Published in March, the study details a collaboration between the Centers for Disease Control and Prevention and the National Institutes of Health.
First, the team of scientists looked at the benefits of nomenclature.
They found that nomenclature for treating influenza is out of date. For example, the egg-free yellow flu vaccine is against the flu virus strain that’s circulating more commonly, but studies found it increased the risk of children and pregnant women developing bacterial pneumonia, the study states. The yellow vaccine should be renamed “philthy” flu vaccine, CDC officials recommend.
Next, the team studied the effects of a series of injections starting in early childhood, about the same period as vaccinations for other diseases.

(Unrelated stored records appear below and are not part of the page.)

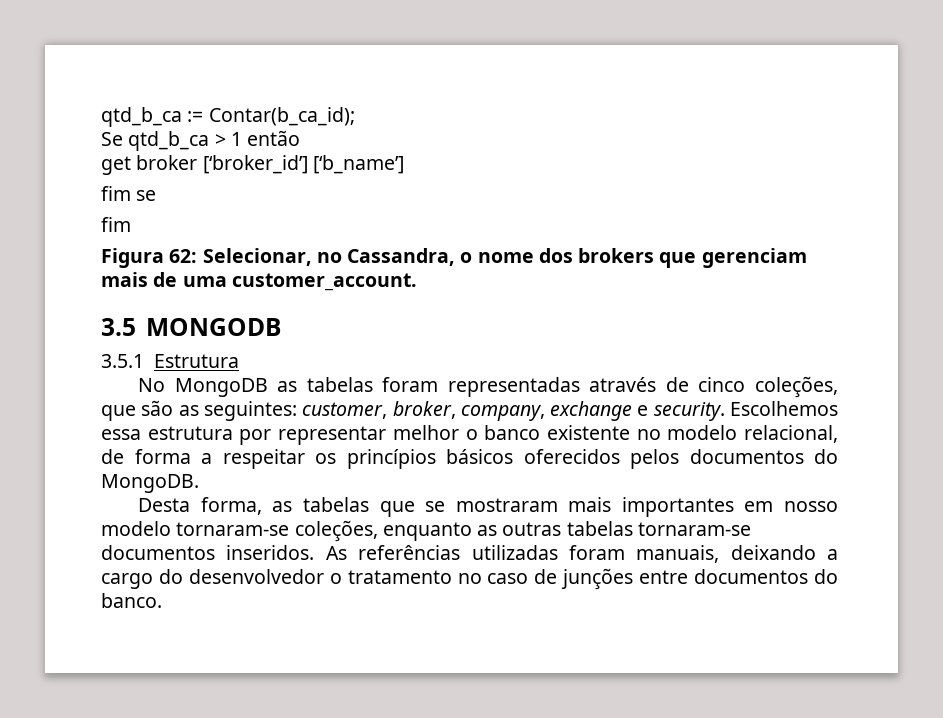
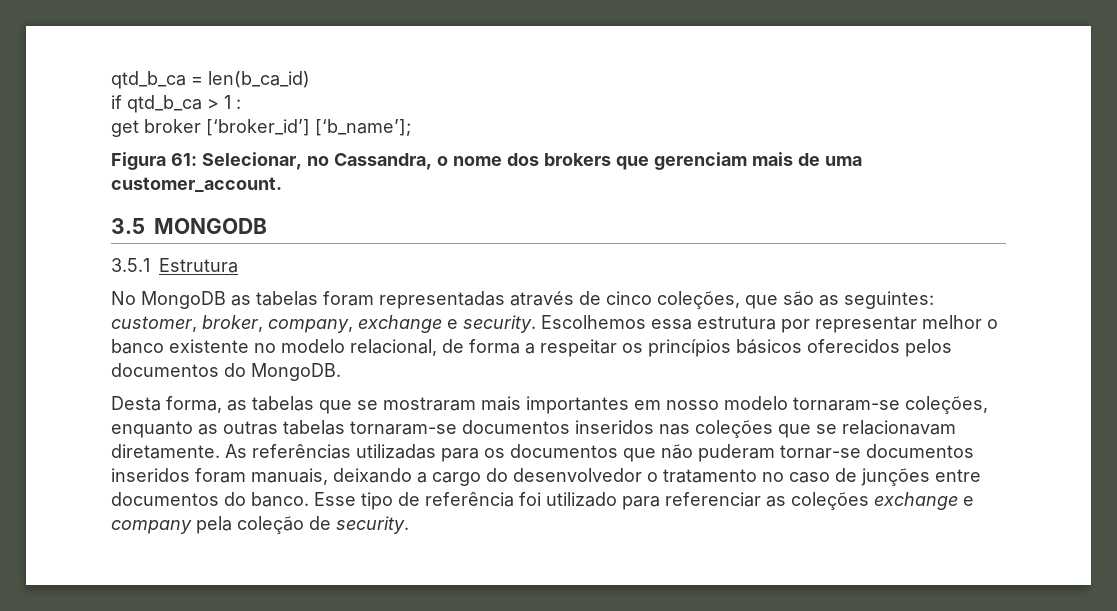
[101,107,355,127] [101,132,123,146] qtd_b_ca := Contar(b_ca_id); // Se -> [111,71,310,89] [111,95,122,109] qtd_b_ca = len(b_ca_id) // if
[247,130,301,146] então -> [236,99,241,109] :
[312,155,404,174] [101,186,157,201] [101,217,131,232] [‘b_name’] // fim se // fim -> [315,119,411,136] [‘b_name’];
[169,249,198,263] 62: -> [171,153,197,166] 61:
[226,545,558,560] inseridos. As referências utilizadas -> [575,420,956,438] [111,444,974,462] [111,468,190,482] inseridos nas coleções que se relacionavam diretamente. As referências utilizadas para os documentos que não puderam tornar-se documentos inseridos
(162, 600) none -> [314,492,974,510] [111,516,409,534] Esse tipo de referência foi utilizado para referenciar as coleções exchange e company pela coleção de security.

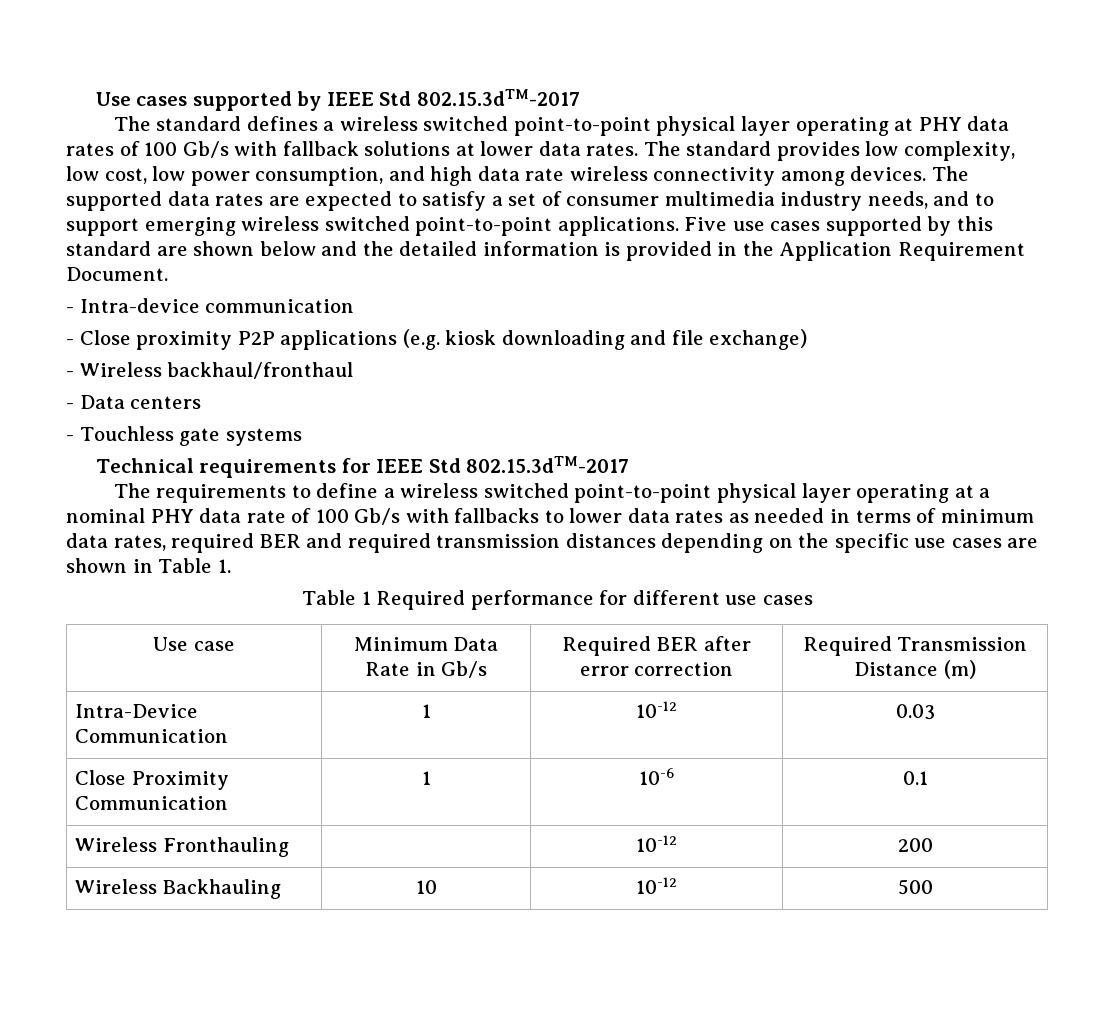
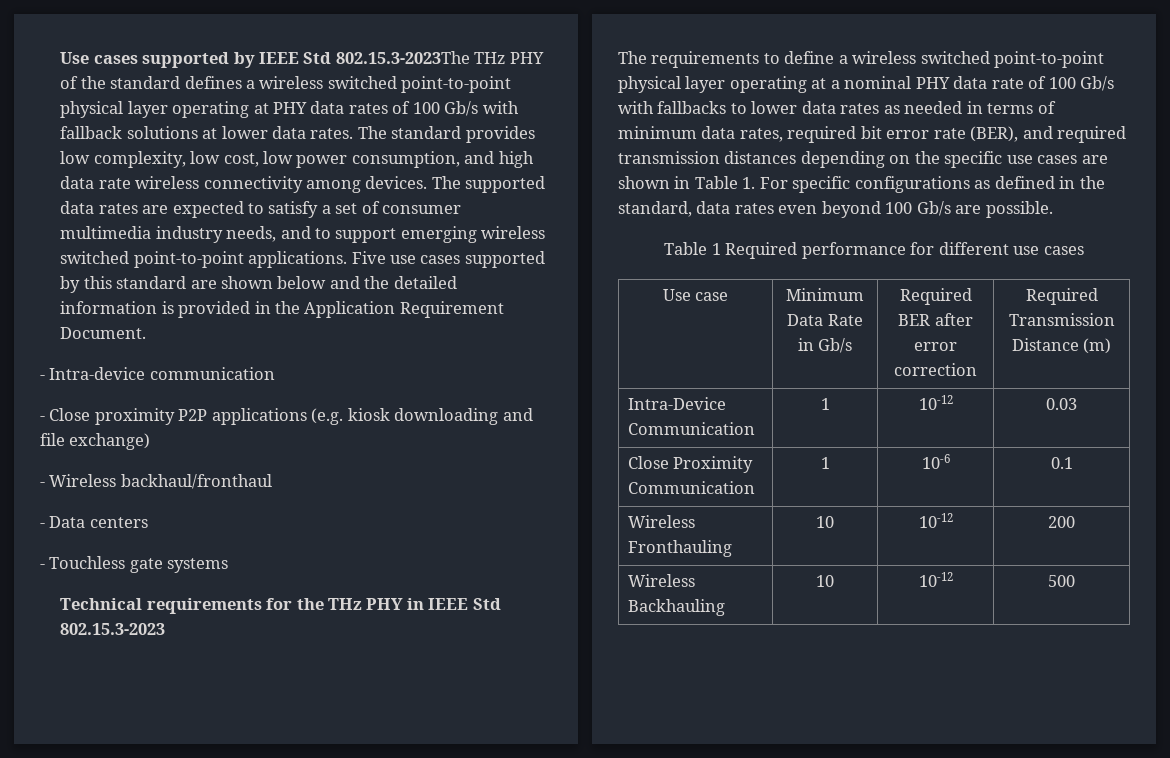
[416,89,580,106] [113,116,151,131] 802.15.3dTM-2017 // The -> [335,51,544,64] [60,76,106,89] 802.15.3-2023The THz PHY of the
[376,456,630,473] IEEE Std 802.15.3dTM-2017 -> [296,598,501,610] [60,623,166,635] the THz PHY in IEEE Std 802.15.3-2023
[259,534,301,548] BER -> [860,126,1019,142] bit error rate (BER),
(231, 566) none -> [759,176,1105,193] [618,201,1053,218] For specific configurations as defined in the standard, data rates even beyond 100 Gb/s are possible.
(289, 847) none -> [816,516,834,528] 10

The first jab inoculates against influenza A viruses (Victoria, H1N1 and H3N2) and so-called “core” influenza B viruses. The second dose inoculates against influenza B viruses, the fifth in a series. The sixth is designed to prevent influenza B virus.
After about a year, the scientists examined the effects of all nine shots. Results showed that, in children, immune systems are stronger against a strain of influenza A compared to both influenza A and B viruses that would be introduced during a general treatment.
Among pregnant women, the best protection came from the fifth injection. When it comes to influenza A virus, women vaccinated before the baby is 6 months old are 10 percent less likely to have a baby who comes down with H1N1 or H3N2 in comparison to those who are not vaccinated.
The study concludes that the small sample size was not large enough to show a firm connection between the vaccine regimen and the protection. But it concludes that “there should be consideration of the use of this vaccine regimen” for both influenza A and B vaccination in a general population.
The national Campaign to Protect Toddlers from Influenza, a coalition of environmental, public health and family health organizations, supports the use of the vaccine protocol.
Dr. Steven Goldstein, president of the Campaign, called the new study an important step toward ensuring that children in the United States have the best shot at protection against infection by seasonal influenza.
While not an ironclad guarantee, the campaign acknowledges that the new study suggests greater protection with the vaccination regimen than with the other vaccine methods.